Once there, the interrogator asked Nasr about basic personal information, and then told him that he was denied from entering the land and that it was Israeli state land. Nasr explained that he owned the land and that he had official papers that proved it. After several hours, the interrogator asked Nasr to sign a paper, in Hebrew, a language Nasr cannot understand. The interrogator explained to him that by signing, Nasr commits to never entering the land again. Nasr did sign but told the interrogator that he would remain on his land, and that they could come and arrest him again if they want to. The interrogator then told him that the paper also certifies that he has to pay a 5,000 NIS bill (approximately 1,300 USD).
Nasr was released around 12:00 am. Upon returning to his land, he saw that the trees on his land were broken, some plants were also uprooted, and his temporary housing structure, that cost approximately 6,000 NIS, was completely demolished. (Al-Haq affidavit 766/2016)

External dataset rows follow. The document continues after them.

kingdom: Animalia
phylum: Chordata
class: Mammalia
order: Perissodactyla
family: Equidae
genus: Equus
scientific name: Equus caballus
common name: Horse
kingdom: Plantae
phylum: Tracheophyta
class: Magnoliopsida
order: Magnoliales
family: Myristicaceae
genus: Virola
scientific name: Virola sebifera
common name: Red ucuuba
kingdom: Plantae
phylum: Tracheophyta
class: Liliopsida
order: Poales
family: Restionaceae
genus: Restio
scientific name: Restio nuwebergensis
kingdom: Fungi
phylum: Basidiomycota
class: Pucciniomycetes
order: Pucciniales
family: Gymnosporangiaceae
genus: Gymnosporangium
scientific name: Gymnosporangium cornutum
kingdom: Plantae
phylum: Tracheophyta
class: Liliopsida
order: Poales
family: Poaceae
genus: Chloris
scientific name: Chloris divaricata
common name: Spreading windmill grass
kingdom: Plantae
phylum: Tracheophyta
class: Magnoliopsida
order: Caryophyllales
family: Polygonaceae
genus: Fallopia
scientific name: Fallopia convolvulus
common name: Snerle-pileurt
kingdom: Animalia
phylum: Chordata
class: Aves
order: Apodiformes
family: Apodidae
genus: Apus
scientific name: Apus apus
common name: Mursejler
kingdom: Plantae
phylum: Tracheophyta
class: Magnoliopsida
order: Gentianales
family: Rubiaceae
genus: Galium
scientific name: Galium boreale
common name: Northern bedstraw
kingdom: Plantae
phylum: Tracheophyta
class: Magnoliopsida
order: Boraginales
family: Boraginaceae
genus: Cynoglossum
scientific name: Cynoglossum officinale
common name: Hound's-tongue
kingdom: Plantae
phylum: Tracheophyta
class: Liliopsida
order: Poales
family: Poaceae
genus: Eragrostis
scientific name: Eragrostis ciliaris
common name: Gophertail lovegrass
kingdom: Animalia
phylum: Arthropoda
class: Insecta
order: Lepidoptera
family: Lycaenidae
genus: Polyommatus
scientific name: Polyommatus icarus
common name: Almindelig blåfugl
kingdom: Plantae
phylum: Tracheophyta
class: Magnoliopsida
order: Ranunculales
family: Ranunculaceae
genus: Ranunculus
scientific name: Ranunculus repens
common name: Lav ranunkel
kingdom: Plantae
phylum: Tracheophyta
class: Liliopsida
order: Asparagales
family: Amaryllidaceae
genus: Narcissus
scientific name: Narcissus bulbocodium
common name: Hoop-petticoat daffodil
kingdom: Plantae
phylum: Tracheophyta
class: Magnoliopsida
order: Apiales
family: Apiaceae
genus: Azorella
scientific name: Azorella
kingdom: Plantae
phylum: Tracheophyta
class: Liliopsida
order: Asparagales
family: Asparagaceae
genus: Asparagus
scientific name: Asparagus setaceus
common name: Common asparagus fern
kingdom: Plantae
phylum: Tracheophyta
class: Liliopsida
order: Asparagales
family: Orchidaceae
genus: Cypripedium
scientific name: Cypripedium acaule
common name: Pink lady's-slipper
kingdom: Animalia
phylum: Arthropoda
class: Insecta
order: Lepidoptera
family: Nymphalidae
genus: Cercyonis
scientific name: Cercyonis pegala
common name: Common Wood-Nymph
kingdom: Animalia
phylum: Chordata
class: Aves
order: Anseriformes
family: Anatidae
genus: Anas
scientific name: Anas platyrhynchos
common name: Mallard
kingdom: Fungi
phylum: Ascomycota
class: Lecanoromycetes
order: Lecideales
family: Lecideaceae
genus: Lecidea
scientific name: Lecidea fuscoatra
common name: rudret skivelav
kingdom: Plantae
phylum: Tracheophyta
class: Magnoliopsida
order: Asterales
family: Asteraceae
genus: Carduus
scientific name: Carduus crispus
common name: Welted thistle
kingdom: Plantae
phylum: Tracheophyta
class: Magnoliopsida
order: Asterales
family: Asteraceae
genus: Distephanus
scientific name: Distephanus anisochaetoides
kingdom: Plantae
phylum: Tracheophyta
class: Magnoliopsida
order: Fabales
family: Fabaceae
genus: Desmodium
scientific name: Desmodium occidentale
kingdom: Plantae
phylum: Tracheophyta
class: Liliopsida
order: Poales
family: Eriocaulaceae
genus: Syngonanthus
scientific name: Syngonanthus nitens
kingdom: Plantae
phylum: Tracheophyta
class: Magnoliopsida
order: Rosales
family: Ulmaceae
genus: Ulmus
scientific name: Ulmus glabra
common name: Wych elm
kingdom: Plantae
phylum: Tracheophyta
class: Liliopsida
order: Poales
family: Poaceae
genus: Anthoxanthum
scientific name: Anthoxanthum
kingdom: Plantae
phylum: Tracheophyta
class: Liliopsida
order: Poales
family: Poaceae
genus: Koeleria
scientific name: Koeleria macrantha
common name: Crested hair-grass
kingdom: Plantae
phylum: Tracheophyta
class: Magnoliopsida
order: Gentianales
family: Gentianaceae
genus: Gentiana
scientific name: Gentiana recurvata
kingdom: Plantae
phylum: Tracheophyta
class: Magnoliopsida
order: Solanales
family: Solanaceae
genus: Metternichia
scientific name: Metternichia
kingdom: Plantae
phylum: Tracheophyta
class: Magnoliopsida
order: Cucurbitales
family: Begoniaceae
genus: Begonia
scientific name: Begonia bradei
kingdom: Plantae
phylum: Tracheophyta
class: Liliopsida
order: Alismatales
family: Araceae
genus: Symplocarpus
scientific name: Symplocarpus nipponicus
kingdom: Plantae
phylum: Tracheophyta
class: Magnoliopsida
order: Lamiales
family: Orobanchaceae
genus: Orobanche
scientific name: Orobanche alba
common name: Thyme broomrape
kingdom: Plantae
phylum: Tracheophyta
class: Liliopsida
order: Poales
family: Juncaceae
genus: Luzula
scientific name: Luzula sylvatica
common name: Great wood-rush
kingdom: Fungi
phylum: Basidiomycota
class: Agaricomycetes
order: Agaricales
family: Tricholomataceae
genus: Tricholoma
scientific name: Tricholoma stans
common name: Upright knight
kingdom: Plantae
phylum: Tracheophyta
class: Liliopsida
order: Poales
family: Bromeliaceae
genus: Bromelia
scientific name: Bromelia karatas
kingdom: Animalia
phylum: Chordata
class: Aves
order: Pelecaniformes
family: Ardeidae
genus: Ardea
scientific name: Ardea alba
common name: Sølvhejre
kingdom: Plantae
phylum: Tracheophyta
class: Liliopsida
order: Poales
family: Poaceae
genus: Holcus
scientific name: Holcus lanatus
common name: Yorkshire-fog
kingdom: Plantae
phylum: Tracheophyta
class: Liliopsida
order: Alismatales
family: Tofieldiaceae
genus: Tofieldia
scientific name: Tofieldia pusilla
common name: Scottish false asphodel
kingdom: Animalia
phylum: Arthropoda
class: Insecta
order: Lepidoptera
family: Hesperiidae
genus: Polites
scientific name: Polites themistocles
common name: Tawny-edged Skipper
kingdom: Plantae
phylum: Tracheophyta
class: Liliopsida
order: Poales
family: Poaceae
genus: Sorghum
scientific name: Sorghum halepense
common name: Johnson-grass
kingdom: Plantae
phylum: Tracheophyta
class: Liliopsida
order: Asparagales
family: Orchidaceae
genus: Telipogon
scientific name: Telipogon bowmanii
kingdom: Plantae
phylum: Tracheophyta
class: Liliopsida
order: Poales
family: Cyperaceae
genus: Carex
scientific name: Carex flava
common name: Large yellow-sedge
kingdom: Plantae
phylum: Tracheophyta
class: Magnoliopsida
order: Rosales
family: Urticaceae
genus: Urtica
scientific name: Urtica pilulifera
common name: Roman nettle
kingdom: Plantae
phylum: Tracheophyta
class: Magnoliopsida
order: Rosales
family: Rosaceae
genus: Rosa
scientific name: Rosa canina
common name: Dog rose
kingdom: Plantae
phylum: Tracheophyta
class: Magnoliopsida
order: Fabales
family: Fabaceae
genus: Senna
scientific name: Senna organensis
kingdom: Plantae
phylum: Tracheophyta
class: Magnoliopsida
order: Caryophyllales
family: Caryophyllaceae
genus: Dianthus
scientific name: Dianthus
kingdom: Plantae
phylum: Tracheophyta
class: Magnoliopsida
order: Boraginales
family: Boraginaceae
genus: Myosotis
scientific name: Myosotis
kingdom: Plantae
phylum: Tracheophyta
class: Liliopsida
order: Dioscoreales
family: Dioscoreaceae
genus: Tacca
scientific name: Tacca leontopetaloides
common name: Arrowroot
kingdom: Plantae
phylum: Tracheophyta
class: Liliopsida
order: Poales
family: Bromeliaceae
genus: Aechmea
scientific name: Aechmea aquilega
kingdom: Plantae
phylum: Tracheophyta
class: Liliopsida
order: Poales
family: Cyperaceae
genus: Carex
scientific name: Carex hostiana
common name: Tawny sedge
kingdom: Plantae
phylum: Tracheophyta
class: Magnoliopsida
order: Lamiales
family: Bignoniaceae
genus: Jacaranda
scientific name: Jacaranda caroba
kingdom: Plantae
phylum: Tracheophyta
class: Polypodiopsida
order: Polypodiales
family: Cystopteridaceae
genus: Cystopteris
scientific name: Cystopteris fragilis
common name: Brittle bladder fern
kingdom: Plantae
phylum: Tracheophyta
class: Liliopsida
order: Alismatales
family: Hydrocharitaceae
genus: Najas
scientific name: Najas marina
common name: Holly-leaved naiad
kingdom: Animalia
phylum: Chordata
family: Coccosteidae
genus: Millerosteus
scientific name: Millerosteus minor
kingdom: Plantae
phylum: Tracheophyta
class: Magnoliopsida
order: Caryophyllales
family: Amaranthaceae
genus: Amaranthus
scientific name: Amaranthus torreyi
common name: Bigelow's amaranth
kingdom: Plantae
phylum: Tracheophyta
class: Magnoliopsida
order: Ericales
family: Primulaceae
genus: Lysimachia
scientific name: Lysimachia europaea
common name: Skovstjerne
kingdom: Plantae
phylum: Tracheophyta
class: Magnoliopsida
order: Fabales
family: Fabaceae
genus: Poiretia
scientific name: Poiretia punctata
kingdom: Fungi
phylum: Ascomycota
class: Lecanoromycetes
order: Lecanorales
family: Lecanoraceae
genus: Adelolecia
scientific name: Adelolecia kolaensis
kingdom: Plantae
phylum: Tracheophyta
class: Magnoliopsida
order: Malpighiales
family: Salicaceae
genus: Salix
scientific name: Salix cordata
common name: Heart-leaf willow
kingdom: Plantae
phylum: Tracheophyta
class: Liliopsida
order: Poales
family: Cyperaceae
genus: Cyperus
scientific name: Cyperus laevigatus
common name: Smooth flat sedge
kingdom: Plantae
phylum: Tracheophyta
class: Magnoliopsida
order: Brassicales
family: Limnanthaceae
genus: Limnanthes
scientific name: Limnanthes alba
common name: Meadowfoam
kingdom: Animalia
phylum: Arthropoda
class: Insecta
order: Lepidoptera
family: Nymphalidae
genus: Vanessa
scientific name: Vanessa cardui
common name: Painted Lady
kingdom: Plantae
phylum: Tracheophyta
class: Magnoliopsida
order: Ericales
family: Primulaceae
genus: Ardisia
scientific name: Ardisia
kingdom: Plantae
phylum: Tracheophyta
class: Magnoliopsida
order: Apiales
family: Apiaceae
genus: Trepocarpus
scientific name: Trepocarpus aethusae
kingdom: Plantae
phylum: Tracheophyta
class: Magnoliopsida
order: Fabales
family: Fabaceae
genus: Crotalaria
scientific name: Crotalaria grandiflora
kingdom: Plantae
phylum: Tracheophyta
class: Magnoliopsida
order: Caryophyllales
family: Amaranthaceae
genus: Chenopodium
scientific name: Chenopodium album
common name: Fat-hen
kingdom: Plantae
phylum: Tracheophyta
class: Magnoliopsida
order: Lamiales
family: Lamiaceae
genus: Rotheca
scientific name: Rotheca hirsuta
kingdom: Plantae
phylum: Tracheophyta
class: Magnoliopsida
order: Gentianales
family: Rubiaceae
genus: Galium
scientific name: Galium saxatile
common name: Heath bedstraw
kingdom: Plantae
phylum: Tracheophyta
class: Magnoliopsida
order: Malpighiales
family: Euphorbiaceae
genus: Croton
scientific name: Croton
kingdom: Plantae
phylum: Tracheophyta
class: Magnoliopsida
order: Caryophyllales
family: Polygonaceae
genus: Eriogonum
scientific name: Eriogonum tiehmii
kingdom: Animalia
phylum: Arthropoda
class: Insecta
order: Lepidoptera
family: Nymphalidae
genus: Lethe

The continued relocation of communities for military training, the destruction of structures due to Israel’s discriminatory permit system, and the confiscation of land in Area C are part of Israel’s policies and practices that aim to transfer the Palestinian population. Article 49 of the Fourth Geneva Convention prohibits the forcible transfer of the protected population. While the Occupying Power may evacuate an area for security or imperative military reasons, conducting military trainings as in the case mentioned above, would not meet this criteria.
In addition to international humanitarian law, as Occupying Power, Israel is also bound by international human rights law. Israel’s actions in Area C, including those highlighted in the aforementioned cases, violate a broad range of human rights, including: the right to self-determination, the right to an adequate standard of living…including adequate food, clothing and housing, and to the continuous improvement of living conditions, the right to work, and the right to security of person, amongst others.
 Area A, as established in the Oslo accords, is the area under the Palestinian Authority control and it constitutes about 18% of the West Bank
 All Israelis are free to use Road 90, but only Palestinians whose identity cards indicate that they live in Jericho or one of the Palestinian villages in the Jordan Valley – since there is no other access to those villages – are allowed to use it.